With this out the way an additional option could be specified to the Payara Micro command line options. This configures the agent path based on the property set up above, and to write the coverage to a local file which we will pick up at a later point for reporting.

    <javaCommandLineOptions>
        ...
        <!-- When running our integration tests, attach the jacoco agent -->
        <option>
            <value>-javaagent:${jacoco.agent.path}=destfile=target/coverage-reports/jacoco-it.exec,append=true</value>               
        </option>
    </javaCommandLineOptions>

It is worth noting that when multiple plugins are running as part of a phase, such as “post-integration-test”, the order they are defined in the pom file matters. With the Jacoco agent configured this way, the coverage information will be written on shutdown of the Payara Micro instance so it is important that the Jacoco plugin is defined so “report” is ran after Payara Micro has shut down. Initially when trying to use the “failsafeArgLine” property I had moved the report to the “verify” phase instead of “post-integration-test”, but as this didn’t work I switched the order of the plugins back around.

The other way to use the Jacoco Agent

In the previous section the Jacoco setup relied on the fact the locally running server instance could store the coverage metric file to the local filesystem.

***

In the text on attaching the Jacoco agent to Payara Micro, when does the coverage information get written?

(Data records)
***

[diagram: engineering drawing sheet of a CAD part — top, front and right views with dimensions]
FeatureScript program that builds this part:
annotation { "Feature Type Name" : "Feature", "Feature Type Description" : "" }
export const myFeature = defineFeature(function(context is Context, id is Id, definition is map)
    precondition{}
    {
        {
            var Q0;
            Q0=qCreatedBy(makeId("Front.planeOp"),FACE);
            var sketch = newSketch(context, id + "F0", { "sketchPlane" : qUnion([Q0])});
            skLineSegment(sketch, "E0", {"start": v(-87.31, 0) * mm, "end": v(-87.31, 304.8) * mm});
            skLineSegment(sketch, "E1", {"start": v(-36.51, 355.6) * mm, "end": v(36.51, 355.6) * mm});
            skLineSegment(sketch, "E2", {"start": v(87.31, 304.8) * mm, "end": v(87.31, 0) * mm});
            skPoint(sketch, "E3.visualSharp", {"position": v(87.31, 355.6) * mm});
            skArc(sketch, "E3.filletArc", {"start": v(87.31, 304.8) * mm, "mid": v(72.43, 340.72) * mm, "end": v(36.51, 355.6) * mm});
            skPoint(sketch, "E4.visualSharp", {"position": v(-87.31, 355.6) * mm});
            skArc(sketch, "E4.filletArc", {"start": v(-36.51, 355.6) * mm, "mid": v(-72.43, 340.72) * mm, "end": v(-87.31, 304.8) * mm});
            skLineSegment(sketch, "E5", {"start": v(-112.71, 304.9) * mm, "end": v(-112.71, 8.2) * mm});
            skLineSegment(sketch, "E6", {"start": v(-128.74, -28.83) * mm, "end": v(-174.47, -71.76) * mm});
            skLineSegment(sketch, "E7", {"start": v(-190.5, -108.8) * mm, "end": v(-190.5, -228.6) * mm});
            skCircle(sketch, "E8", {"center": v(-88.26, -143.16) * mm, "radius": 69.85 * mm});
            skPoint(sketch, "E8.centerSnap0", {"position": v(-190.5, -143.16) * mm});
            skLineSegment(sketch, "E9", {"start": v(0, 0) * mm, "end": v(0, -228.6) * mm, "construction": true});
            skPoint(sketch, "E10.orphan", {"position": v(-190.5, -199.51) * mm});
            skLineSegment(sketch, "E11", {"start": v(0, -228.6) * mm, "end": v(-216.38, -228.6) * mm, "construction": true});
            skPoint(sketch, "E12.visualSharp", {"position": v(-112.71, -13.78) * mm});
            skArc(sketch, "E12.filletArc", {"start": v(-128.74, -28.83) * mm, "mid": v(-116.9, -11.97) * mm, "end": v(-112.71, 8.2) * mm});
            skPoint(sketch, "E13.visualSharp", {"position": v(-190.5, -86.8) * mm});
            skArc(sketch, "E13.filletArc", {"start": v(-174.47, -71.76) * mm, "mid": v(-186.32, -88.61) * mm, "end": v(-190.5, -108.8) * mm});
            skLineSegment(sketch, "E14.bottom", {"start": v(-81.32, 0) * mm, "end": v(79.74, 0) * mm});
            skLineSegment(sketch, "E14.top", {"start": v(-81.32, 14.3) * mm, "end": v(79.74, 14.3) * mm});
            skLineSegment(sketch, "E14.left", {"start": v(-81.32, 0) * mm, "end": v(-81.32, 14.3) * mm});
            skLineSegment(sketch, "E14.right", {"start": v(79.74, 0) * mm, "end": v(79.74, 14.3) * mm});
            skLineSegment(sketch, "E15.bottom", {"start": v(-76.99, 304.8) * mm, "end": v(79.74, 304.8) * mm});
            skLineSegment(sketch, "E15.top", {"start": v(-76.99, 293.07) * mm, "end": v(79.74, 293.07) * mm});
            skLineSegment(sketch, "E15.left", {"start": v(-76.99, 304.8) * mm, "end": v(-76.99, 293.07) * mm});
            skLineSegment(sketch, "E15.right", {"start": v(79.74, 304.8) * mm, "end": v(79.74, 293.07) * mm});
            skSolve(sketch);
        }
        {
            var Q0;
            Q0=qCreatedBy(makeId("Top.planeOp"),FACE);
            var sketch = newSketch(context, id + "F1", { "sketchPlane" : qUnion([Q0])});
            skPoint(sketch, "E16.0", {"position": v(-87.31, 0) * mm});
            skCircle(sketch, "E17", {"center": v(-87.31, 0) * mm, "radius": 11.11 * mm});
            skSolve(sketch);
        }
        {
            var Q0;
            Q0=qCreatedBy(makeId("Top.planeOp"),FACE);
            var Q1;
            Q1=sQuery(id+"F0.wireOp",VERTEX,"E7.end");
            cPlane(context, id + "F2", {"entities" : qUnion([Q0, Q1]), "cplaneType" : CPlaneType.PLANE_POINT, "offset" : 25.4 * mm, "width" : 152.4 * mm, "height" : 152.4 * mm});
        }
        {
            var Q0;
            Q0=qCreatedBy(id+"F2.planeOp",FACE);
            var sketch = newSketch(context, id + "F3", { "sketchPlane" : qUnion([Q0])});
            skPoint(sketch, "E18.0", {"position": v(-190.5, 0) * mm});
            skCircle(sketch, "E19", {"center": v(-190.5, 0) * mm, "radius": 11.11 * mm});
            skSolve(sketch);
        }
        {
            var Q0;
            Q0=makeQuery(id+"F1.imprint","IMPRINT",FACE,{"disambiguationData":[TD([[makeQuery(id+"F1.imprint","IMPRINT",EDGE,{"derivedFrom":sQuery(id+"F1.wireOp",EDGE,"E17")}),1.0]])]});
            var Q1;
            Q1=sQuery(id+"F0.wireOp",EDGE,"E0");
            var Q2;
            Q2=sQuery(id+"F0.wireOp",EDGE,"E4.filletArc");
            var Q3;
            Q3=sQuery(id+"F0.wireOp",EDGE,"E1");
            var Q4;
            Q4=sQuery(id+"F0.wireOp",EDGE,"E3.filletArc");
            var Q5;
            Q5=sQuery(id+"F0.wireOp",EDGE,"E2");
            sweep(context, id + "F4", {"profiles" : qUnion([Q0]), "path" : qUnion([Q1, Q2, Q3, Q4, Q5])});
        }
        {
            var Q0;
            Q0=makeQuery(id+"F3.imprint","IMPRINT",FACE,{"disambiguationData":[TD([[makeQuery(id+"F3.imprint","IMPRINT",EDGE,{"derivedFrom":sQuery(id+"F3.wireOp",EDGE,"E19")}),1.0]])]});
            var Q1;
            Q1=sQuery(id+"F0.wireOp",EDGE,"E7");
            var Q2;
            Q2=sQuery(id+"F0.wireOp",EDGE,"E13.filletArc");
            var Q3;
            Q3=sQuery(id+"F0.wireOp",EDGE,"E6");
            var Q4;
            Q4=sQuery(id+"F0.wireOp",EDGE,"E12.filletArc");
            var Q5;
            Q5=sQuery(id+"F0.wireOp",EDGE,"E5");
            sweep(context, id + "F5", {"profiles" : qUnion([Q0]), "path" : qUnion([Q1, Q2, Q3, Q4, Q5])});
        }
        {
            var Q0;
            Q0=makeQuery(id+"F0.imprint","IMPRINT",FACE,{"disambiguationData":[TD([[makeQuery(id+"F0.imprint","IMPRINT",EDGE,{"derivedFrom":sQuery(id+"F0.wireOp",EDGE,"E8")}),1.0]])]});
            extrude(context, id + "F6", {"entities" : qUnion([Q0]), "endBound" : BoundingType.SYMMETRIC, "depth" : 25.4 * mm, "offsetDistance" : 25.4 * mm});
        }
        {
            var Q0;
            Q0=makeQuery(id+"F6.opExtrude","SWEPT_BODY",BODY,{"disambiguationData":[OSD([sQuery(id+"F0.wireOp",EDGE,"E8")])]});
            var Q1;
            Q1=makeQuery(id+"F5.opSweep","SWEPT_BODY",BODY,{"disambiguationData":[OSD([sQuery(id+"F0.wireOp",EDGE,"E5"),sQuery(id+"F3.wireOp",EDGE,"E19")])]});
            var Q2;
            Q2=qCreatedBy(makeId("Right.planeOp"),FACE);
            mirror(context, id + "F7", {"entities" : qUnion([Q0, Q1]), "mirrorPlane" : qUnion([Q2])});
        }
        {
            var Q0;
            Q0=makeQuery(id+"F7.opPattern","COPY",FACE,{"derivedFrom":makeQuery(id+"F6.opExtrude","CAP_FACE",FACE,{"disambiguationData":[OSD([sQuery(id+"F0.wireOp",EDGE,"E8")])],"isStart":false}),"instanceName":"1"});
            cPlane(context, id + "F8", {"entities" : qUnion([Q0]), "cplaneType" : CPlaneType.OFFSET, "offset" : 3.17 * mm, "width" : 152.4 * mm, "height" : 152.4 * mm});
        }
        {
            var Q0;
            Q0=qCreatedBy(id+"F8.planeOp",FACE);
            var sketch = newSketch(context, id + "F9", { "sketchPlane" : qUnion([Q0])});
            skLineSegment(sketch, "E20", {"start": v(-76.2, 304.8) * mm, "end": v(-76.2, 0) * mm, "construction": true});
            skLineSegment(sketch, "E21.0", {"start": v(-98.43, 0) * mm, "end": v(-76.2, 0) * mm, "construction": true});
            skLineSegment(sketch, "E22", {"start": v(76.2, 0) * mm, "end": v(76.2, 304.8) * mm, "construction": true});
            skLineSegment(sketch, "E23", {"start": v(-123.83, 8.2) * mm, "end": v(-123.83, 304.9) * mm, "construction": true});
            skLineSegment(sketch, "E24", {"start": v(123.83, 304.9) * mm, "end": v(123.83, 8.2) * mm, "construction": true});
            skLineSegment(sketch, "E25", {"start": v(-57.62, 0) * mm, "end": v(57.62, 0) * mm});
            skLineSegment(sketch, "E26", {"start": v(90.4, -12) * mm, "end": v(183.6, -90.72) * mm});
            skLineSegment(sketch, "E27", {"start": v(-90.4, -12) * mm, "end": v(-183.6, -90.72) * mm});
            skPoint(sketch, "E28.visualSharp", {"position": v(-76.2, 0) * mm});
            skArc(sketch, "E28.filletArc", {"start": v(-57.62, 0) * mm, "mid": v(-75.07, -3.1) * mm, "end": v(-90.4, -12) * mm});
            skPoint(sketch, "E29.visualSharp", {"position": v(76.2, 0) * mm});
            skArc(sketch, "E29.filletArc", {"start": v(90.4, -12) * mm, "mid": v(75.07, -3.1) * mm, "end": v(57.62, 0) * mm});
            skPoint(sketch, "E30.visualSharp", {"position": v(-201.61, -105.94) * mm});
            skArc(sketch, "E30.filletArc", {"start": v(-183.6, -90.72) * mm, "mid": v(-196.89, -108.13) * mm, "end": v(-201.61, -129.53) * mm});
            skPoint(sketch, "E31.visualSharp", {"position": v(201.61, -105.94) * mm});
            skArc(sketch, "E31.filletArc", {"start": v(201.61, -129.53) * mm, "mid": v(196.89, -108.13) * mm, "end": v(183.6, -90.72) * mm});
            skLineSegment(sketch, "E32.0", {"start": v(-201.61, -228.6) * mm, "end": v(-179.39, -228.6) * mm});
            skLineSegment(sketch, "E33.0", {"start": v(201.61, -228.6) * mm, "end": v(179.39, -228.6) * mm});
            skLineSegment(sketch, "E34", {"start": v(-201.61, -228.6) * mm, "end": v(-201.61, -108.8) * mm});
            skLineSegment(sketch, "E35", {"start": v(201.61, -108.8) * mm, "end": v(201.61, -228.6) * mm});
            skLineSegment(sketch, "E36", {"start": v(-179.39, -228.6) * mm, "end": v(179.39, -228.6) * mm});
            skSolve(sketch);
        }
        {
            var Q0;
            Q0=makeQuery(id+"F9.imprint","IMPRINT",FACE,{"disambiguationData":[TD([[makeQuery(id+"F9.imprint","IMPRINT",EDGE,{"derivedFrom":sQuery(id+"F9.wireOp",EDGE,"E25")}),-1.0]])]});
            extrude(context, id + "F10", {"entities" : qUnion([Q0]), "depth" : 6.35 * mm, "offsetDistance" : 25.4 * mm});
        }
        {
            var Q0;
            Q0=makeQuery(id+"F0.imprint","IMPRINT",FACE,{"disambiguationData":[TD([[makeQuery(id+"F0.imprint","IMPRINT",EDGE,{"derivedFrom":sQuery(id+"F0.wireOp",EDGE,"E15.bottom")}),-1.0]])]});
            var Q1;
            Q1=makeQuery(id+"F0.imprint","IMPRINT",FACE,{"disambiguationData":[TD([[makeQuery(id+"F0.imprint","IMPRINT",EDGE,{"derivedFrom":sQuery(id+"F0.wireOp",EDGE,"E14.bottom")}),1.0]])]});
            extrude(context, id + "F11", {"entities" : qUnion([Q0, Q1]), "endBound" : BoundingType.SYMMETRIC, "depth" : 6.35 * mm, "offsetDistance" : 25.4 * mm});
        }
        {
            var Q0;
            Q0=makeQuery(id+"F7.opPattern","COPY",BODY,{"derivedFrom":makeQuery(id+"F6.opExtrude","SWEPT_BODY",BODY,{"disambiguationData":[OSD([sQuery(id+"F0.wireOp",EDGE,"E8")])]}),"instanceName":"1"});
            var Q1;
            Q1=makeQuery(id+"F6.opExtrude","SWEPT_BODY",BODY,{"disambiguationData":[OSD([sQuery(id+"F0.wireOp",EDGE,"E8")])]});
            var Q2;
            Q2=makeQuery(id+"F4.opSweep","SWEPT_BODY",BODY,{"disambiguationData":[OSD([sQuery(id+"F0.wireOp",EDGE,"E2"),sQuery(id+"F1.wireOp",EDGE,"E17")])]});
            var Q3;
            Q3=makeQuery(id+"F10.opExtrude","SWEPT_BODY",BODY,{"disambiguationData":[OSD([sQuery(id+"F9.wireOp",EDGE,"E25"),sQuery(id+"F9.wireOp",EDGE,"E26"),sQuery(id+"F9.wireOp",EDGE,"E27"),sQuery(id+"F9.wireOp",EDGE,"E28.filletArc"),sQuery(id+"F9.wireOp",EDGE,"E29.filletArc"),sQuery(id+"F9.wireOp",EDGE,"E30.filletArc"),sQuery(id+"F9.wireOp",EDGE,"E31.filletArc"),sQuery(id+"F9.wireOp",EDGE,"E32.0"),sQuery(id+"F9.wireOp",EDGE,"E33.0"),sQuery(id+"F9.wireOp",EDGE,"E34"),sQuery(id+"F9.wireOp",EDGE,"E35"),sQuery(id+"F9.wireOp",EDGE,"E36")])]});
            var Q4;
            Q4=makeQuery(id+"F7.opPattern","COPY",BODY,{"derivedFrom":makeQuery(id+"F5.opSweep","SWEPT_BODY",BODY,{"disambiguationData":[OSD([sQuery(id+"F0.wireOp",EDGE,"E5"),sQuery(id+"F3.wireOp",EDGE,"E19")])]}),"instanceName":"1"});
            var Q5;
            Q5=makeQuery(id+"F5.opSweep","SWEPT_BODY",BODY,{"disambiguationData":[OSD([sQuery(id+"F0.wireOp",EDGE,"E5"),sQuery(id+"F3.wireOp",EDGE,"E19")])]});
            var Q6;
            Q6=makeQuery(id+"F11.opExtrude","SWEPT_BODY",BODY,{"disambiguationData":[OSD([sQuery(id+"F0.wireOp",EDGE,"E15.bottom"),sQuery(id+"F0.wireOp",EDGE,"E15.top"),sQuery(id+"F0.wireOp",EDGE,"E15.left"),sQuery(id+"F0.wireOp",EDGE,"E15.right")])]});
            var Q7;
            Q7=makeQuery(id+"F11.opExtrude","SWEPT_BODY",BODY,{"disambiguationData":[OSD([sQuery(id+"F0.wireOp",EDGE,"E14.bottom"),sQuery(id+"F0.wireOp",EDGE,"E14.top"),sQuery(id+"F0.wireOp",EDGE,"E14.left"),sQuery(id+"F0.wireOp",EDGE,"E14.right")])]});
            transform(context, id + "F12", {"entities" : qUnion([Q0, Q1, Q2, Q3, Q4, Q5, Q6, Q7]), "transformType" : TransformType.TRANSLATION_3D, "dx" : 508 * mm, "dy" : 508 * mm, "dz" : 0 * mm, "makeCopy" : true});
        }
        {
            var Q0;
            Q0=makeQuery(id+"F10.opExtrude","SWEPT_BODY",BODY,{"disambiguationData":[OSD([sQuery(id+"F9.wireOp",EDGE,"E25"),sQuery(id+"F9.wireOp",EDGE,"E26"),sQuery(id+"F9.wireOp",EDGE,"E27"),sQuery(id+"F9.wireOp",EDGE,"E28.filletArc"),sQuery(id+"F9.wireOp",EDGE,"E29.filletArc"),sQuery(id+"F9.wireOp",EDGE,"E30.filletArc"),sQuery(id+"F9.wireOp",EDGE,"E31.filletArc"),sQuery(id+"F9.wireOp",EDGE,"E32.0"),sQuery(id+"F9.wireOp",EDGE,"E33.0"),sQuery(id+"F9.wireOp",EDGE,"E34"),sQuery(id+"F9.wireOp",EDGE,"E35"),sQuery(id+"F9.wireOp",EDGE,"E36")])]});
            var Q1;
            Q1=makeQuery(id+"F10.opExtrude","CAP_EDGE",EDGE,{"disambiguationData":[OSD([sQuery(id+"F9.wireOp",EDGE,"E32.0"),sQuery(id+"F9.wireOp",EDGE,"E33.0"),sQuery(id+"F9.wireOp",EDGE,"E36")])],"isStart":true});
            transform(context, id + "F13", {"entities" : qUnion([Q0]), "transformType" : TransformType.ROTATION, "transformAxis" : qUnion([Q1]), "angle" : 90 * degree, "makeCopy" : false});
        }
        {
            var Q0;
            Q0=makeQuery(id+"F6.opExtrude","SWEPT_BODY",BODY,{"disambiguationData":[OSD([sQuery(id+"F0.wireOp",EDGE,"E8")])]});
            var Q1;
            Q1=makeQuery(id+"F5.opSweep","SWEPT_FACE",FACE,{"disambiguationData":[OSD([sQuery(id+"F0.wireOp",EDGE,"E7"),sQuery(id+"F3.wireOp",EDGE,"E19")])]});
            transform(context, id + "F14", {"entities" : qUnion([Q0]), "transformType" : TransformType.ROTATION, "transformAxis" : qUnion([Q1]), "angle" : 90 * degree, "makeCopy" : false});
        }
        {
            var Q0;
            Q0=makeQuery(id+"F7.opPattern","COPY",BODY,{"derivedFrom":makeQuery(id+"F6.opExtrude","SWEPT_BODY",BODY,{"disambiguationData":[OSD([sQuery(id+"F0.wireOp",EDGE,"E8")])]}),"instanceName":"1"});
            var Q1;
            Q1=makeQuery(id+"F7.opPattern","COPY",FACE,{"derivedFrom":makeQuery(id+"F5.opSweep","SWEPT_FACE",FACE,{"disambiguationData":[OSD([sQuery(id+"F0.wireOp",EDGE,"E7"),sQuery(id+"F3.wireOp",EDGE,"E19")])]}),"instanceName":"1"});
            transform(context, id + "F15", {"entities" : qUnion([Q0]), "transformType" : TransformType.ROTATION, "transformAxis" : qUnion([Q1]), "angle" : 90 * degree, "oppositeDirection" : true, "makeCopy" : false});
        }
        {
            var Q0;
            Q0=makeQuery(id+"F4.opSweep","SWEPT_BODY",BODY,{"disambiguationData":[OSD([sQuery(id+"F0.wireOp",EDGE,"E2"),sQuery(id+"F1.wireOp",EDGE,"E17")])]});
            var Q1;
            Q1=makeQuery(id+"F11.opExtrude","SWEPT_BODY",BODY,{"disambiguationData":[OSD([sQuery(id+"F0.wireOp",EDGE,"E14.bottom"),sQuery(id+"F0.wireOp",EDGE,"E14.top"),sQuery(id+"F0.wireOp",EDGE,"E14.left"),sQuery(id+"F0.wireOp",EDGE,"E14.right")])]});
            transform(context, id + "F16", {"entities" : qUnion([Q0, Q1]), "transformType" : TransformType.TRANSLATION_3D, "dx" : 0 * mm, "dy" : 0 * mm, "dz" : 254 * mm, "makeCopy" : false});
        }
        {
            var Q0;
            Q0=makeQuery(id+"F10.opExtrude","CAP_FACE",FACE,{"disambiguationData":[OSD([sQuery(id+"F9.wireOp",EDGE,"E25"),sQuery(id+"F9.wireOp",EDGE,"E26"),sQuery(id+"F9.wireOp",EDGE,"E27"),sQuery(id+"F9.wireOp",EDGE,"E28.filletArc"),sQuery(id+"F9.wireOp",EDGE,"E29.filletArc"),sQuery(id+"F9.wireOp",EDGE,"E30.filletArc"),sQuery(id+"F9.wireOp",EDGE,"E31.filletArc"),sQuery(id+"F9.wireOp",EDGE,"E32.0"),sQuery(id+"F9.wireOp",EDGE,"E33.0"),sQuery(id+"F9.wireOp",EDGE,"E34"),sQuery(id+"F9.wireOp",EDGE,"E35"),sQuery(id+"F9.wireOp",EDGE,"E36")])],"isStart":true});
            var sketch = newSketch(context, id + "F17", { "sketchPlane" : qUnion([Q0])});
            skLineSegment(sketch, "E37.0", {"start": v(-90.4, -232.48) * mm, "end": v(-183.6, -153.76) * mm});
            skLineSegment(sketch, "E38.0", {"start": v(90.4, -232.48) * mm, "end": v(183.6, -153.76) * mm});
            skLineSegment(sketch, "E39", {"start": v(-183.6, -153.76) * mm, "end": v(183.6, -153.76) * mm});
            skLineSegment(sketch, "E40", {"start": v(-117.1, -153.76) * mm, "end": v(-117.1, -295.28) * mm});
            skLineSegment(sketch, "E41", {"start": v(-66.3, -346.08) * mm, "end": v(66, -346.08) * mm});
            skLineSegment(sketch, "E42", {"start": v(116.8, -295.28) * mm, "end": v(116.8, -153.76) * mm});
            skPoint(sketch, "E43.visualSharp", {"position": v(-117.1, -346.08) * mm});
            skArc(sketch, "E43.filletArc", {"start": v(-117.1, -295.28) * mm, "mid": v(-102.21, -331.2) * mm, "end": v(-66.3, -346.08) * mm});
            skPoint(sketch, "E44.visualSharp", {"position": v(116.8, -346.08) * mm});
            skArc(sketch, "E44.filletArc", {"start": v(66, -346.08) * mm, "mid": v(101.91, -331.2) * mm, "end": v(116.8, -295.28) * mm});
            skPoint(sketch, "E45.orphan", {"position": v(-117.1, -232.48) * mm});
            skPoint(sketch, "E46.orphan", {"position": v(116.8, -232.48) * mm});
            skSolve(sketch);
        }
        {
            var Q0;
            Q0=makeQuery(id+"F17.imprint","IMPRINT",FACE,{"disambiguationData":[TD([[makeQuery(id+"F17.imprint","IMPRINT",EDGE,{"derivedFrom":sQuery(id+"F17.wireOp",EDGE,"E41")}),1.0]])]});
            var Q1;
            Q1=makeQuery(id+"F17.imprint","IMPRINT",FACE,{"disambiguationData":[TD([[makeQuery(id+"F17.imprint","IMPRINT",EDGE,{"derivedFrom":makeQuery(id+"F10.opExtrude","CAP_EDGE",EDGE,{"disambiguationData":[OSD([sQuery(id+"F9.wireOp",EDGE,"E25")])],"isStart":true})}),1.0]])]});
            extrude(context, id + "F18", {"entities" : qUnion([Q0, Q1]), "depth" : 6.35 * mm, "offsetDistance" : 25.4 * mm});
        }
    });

***

# Answer space
It is written on shutdown of the Payara Micro instance.